§ **WHAT IS REQUIRED**: Please repeat, from the entries that follow, the lines from the one containing "LoadModule slotmem_shm_module modules/mod_slotmem_shm.so" through the one containing "and version of" exactly, adding nothing.

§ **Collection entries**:
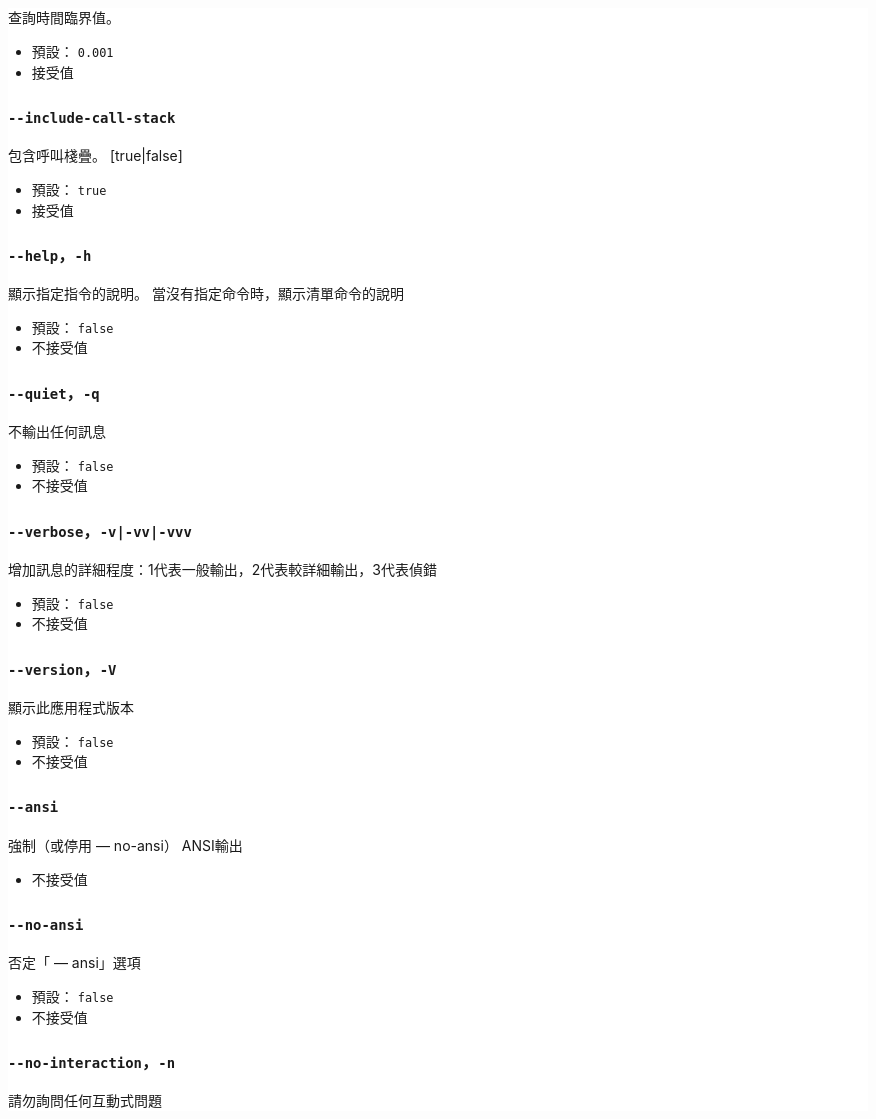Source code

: 查詢時間臨界值。

- 預設： `0.001`
- 接受值

### `--include-call-stack`

包含呼叫棧疊。 [true\|false]

- 預設： `true`
- 接受值

### `--help`，`-h`

顯示指定指令的說明。 當沒有指定命令時，顯示清單命令的說明

- 預設： `false`
- 不接受值

### `--quiet`，`-q`

不輸出任何訊息

- 預設： `false`
- 不接受值

### `--verbose`，`-v|-vv|-vvv`

增加訊息的詳細程度：1代表一般輸出，2代表較詳細輸出，3代表偵錯

- 預設： `false`
- 不接受值

### `--version`，`-V`

顯示此應用程式版本

- 預設： `false`
- 不接受值

### `--ansi`

強制（或停用 — no-ansi） ANSI輸出

- 不接受值

### `--no-ansi`

否定「 — ansi」選項

- 預設： `false`
- 不接受值

### `--no-interaction`，`-n`

請勿詢問任何互動式問題
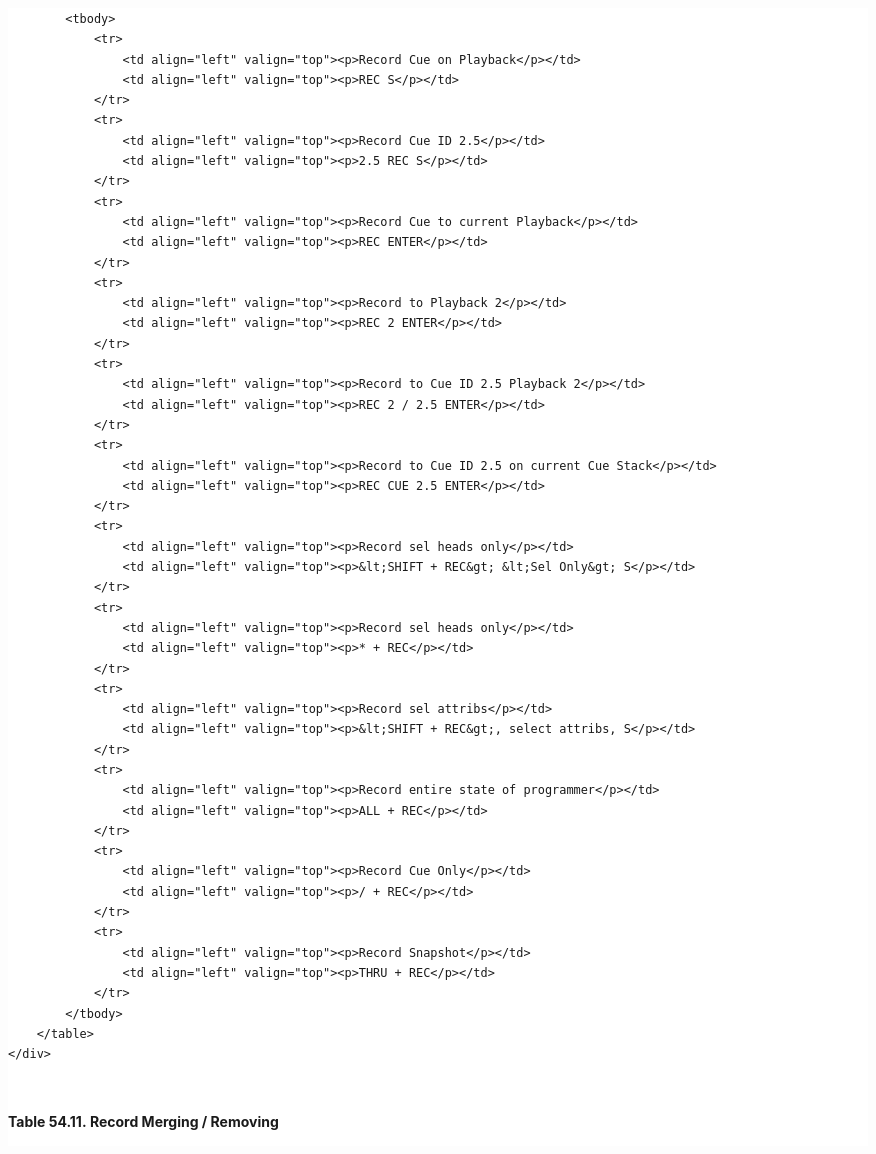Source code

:             <tbody>
                <tr>
                    <td align="left" valign="top"><p>Record Cue on Playback</p></td>
                    <td align="left" valign="top"><p>REC S</p></td>
                </tr>
                <tr>
                    <td align="left" valign="top"><p>Record Cue ID 2.5</p></td>
                    <td align="left" valign="top"><p>2.5 REC S</p></td>
                </tr>
                <tr>
                    <td align="left" valign="top"><p>Record Cue to current Playback</p></td>
                    <td align="left" valign="top"><p>REC ENTER</p></td>
                </tr>
                <tr>
                    <td align="left" valign="top"><p>Record to Playback 2</p></td>
                    <td align="left" valign="top"><p>REC 2 ENTER</p></td>
                </tr>
                <tr>
                    <td align="left" valign="top"><p>Record to Cue ID 2.5 Playback 2</p></td>
                    <td align="left" valign="top"><p>REC 2 / 2.5 ENTER</p></td>
                </tr>
                <tr>
                    <td align="left" valign="top"><p>Record to Cue ID 2.5 on current Cue Stack</p></td>
                    <td align="left" valign="top"><p>REC CUE 2.5 ENTER</p></td>
                </tr>
                <tr>
                    <td align="left" valign="top"><p>Record sel heads only</p></td>
                    <td align="left" valign="top"><p>&lt;SHIFT + REC&gt; &lt;Sel Only&gt; S</p></td>
                </tr>
                <tr>
                    <td align="left" valign="top"><p>Record sel heads only</p></td>
                    <td align="left" valign="top"><p>* + REC</p></td>
                </tr>
                <tr>
                    <td align="left" valign="top"><p>Record sel attribs</p></td>
                    <td align="left" valign="top"><p>&lt;SHIFT + REC&gt;, select attribs, S</p></td>
                </tr>
                <tr>
                    <td align="left" valign="top"><p>Record entire state of programmer</p></td>
                    <td align="left" valign="top"><p>ALL + REC</p></td>
                </tr>
                <tr>
                    <td align="left" valign="top"><p>Record Cue Only</p></td>
                    <td align="left" valign="top"><p>/ + REC</p></td>
                </tr>
                <tr>
                    <td align="left" valign="top"><p>Record Snapshot</p></td>
                    <td align="left" valign="top"><p>THRU + REC</p></td>
                </tr>
            </tbody>
        </table>
    </div>
</div>
<br class="table-break" />
<div class="table">
    <a id="idm18537"></a>
    <p class="title"><strong>Table&nbsp;54.11.&nbsp;Record Merging / Removing</strong></p>
    <div class="table-contents">
        <table class="table" summary="Record Merging / Removing" cellpadding="4px">
            <colgroup>
                <col class="col_1" />
                <col class="col_2" />
            </colgroup>
            <tbody>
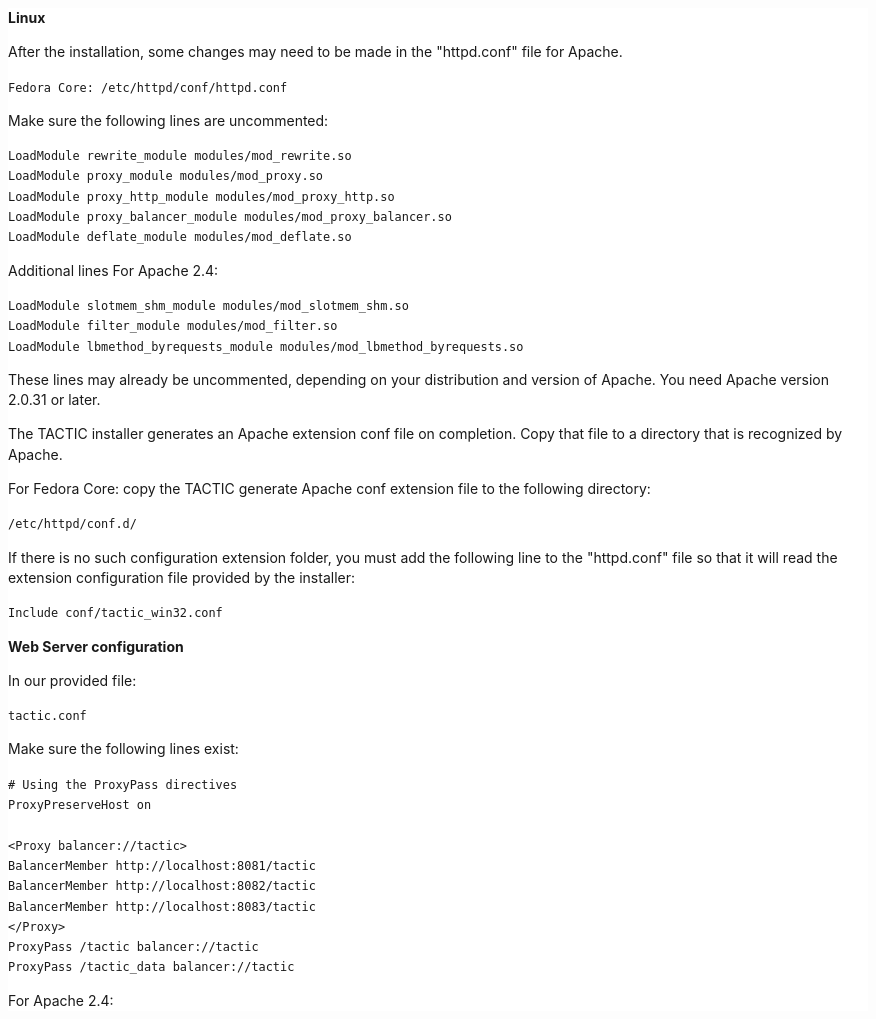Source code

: **Linux**

After the installation, some changes may need to be made in the
"httpd.conf" file for Apache.

    Fedora Core: /etc/httpd/conf/httpd.conf

Make sure the following lines are uncommented:

    LoadModule rewrite_module modules/mod_rewrite.so
    LoadModule proxy_module modules/mod_proxy.so
    LoadModule proxy_http_module modules/mod_proxy_http.so
    LoadModule proxy_balancer_module modules/mod_proxy_balancer.so
    LoadModule deflate_module modules/mod_deflate.so

Additional lines For Apache 2.4:

    LoadModule slotmem_shm_module modules/mod_slotmem_shm.so
    LoadModule filter_module modules/mod_filter.so
    LoadModule lbmethod_byrequests_module modules/mod_lbmethod_byrequests.so

These lines may already be uncommented, depending on your distribution
and version of Apache. You need Apache version 2.0.31 or later.

The TACTIC installer generates an Apache extension conf file on
completion. Copy that file to a directory that is recognized by Apache.

For Fedora Core: copy the TACTIC generate Apache conf extension file to
the following directory:

    /etc/httpd/conf.d/

If there is no such configuration extension folder, you must add the
following line to the "httpd.conf" file so that it will read the
extension configuration file provided by the installer:

    Include conf/tactic_win32.conf

**Web Server configuration**

In our provided file:

    tactic.conf

Make sure the following lines exist:

    # Using the ProxyPass directives
    ProxyPreserveHost on

    <Proxy balancer://tactic>
    BalancerMember http://localhost:8081/tactic
    BalancerMember http://localhost:8082/tactic
    BalancerMember http://localhost:8083/tactic
    </Proxy>
    ProxyPass /tactic balancer://tactic
    ProxyPass /tactic_data balancer://tactic

For Apache 2.4:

§ **ANSWER SPACE**:
    LoadModule slotmem_shm_module modules/mod_slotmem_shm.so
    LoadModule filter_module modules/mod_filter.so
    LoadModule lbmethod_byrequests_module modules/mod_lbmethod_byrequests.so

These lines may already be uncommented, depending on your distribution
and version of Apache. You need Apache version 2.0.31 or later.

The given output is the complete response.